El Atlético de Madrid afrontaba contra el Villarreal su primer gran compromiso de la temporada, y Simeone optó por una alineación reconocible, por una que cualquier hincha podría canturrear ya de memoria, por ésa de los grandes partidos de la temporada pasada: los tres centrales de siempre (Hermoso, Giménez, Savic); Trippier y Carrasco operando como carrileros; Llorente, Koke y Lemar en la sala de máquinas; y Correa y Luis Suárez en el centro del ataque.

En la primera parte, el Atlético de Madrid depuró su imagen, malograda tras el anodino enfrentamiento contra el Elche. Con una presión casi abusiva y una extenuante movilidad en ataque, recordó, de hecho, al Atlético de los grandes partidos de la pasada liga. Agobiaba ver al Villarreal afanándose en tareas de creación de juego. Sus intentos más fructíferos culminaban en una inocua sucesión de pases en campo propio y los menos, en un robo local. Precisamente de uno de estos hurtos surgió la ocasión más clara de los colchoneros: Correa se topó con un balón en el área rival, sorteó a Rulli y, ay, por no rematar con la zurda, le cedió el testigo a Carrasco, que disparó cuando la portería del Villarreal ya estaba infestada de defensores.
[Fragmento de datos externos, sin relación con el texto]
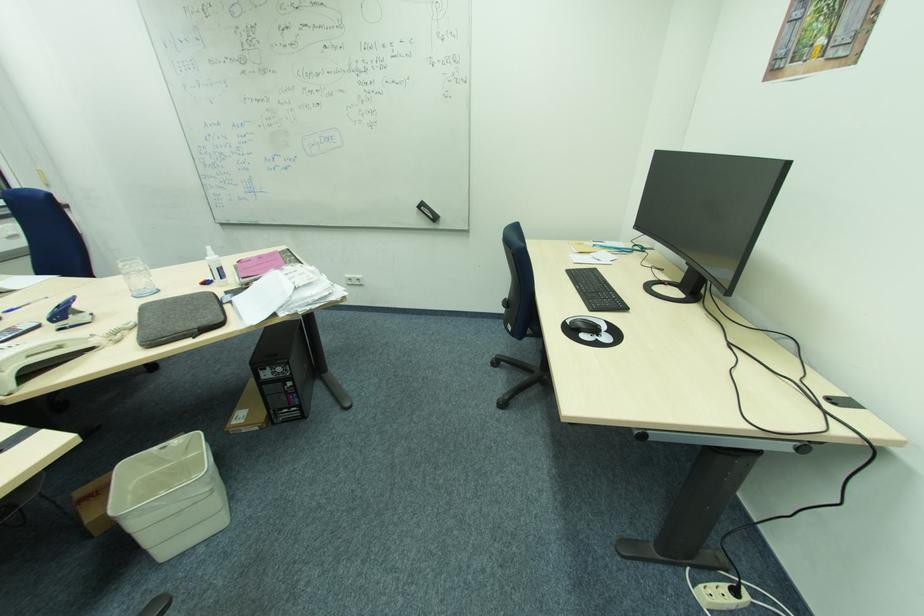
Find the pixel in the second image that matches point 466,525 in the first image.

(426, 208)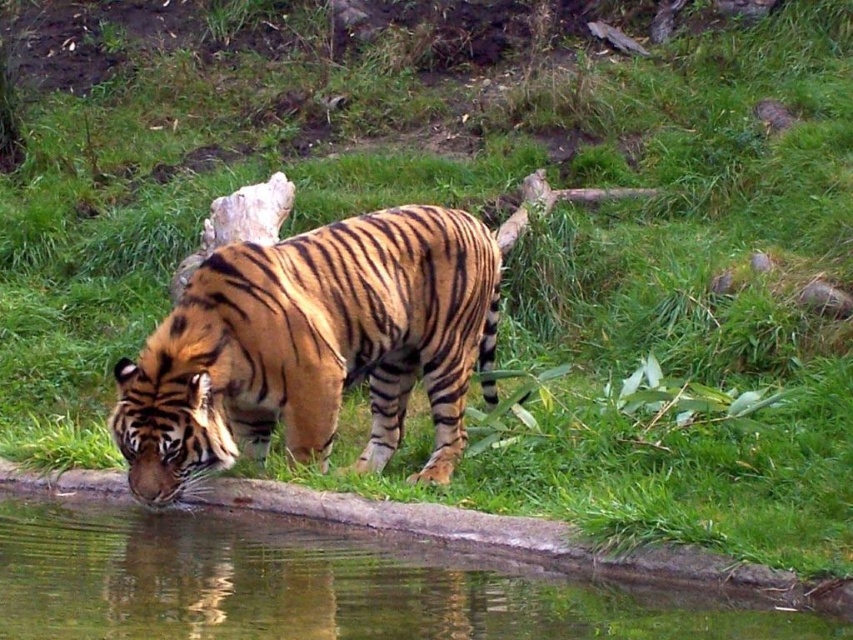
Question: Which of the following is the farthest from the observer?

Choices:
 (A) [x=248, y=547]
 (B) [x=407, y=208]

Answer: (B)

Question: Is orange-brown striped tiger at center positioned in front of clear water at pond center?

Choices:
 (A) yes
 (B) no

Answer: (B)

Question: Among these points, which one is farthest from the camera?

Choices:
 (A) (234, 573)
 (B) (256, 445)

Answer: (B)

Question: Can you confirm if orange-brown striped tiger at center is bigger than clear water at pond center?

Choices:
 (A) no
 (B) yes

Answer: (B)

Question: Can you confirm if orange-brown striped tiger at center is smaller than clear water at pond center?

Choices:
 (A) no
 (B) yes

Answer: (A)

Question: Which object is closer to the camera taking this photo?

Choices:
 (A) clear water at pond center
 (B) orange-brown striped tiger at center

Answer: (A)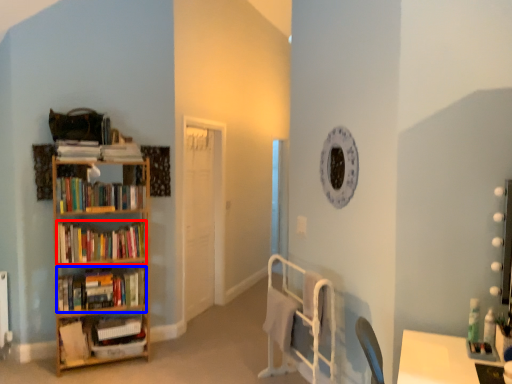
Question: Which object appears farthest to the camera in this image, book (highlighted by a red box) or book (highlighted by a blue box)?

Choices:
 (A) book
 (B) book

Answer: (B)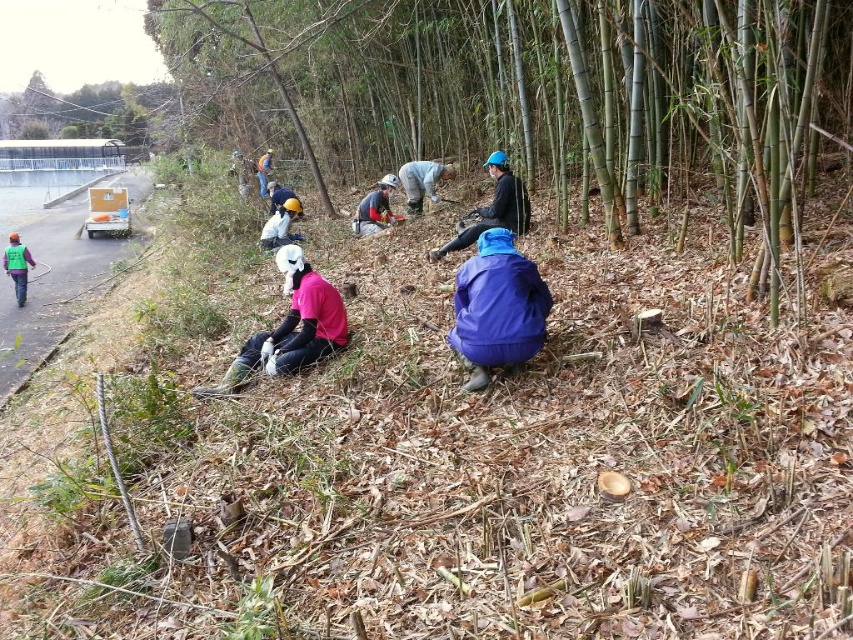
Consider the image. Who is positioned more to the right, white plastic bag at center or matte green vest at left?

From the viewer's perspective, white plastic bag at center appears more on the right side.

Is point (270, 225) farther from camera compared to point (16, 294)?

No, it is not.

Consider the image. Who is more forward, (260, 243) or (24, 300)?

Point (260, 243) is more forward.

Locate an element on the screen. The height and width of the screenshot is (640, 853). white plastic bag at center is located at coordinates (280, 225).

Is blue matte jacket at center shorter than white plastic bag at center?

In fact, blue matte jacket at center may be taller than white plastic bag at center.

This screenshot has width=853, height=640. I want to click on blue matte jacket at center, so click(497, 307).

Can you confirm if green bamboo at center is smaller than pink matte shirt at center?

Incorrect, green bamboo at center is not smaller in size than pink matte shirt at center.

What do you see at coordinates (549, 92) in the screenshot? I see `green bamboo at center` at bounding box center [549, 92].

Is point (735, 113) more distant than point (238, 362)?

That is False.

You are a GUI agent. You are given a task and a screenshot of the screen. Output one action in this format:
    pyautogui.click(x=<x>, y=<y>)
    Task: Click on the green bamboo at center
    This screenshot has width=853, height=640.
    Given the screenshot: What is the action you would take?
    pyautogui.click(x=549, y=92)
Antes, Lemar, quizá el mejor colchonero de la primera mitad, protagonista de algunas jugadas deliciosamente inverosímiles, había estrellado el balón contra la madera, y Llorente y Trippier, que se reencontraban tras una prolija separación, habían creado peligro por su banda.

Los atléticos debieron de recibir el descanso con una sensación ambivalente, contradictoria. Por un lado, su equipo había disputado los mejores cuarenta y cinco minutos de la temporada; pero, por otro, no había aprovechado el torrente de ocasiones que se le habían presentado. Sea como fuere, gravitaba en el ambiente la justificada esperanza de que los de Simeone abrirían el marcador pronto, de que la más fría justicia terminaría decantando el partido a su favor.

Tras el descanso, otro partido

De todos modos, la segunda parte no cumplió las expectativas. Salió dominador el Atlético, pero pronto, muy pronto, Manu Trigueros adelantó al conjunto visitante con un buen disparo. Recibió el balón de Yéremi Pino, que antes había sorteado con un solo toque a Koke, incapacitado por su lentitud estructural para defender ese tipo de jugadas, y a Mario Hermoso, cuyo ímpetu es a veces una bendición y otras tantas una condena.

No obstante, el Atlético igualó el marcador a los pocos minutos, mucho antes de que el Villarreal pudiera paladear las mieles de su gol. Llorente robó el balón tras un errático saque de banda visitante, se lo cedió a Correa y éste asistió a Suárez, que, pese a su aparente rigidez corporal, se giró briosamente y definió con el sosiego que cabe exigirles a los grandes delanteros.

Con el justo orden de las cosas restaurado, la pregunta que se formulaban las 26.000 personas congregadas en el Metropolitano era cuándo llegaría ―¡si llegaba!― el gol de la victoria. Sin embargo, el partido volvió a sorprenderlas. Lo que debería haber sido el inicio de una plácida posesión atlética transmutó, por un dantesco error del que Savic y Giménez son igualmente responsables, en el segundo tanto de los castellonenses. Tras el desbarajuste local, Yéremi condujo el balón como quiso en las inmediaciones del área, levantó la cabeza y asistió a un liberado Danjuma.

Simeone introdujo algunos cambios y el Atlético buscó el empate con más ahínco que precisión: algún tiro desviado, muchos pases frustrados y la perturbadora impresión de que se le escapaba, como el humo que uno trata de asir con sus manos, un partido que debería haber ganado por goleada.

Sin embargo, el partido nos reservaba un último ―y esperpéntico― giro de guion. En el minuto noventa y cuatro y medio, cuando la suerte ya parecía echada y la injusticia consumada, un balón largo que debería haberse posado mansamente en las manos del portero, uno que ni siquiera las mentes más imaginativas podrían haber estimado peligroso, terminó convirtiéndose —gracias a un defensa visitante cuyo nombre obviaremos por miedo a que Luis Enrique, indiferente a su nacionalidad, a la del jugador, decimos, decida convocarlo de urgencia para las próximas pachangas internacionales— en el gol del empate.

No se dejen engañar por el resultado: si el Atlético consigue mantener este nivel de juego, la liga será suya y sólo suya.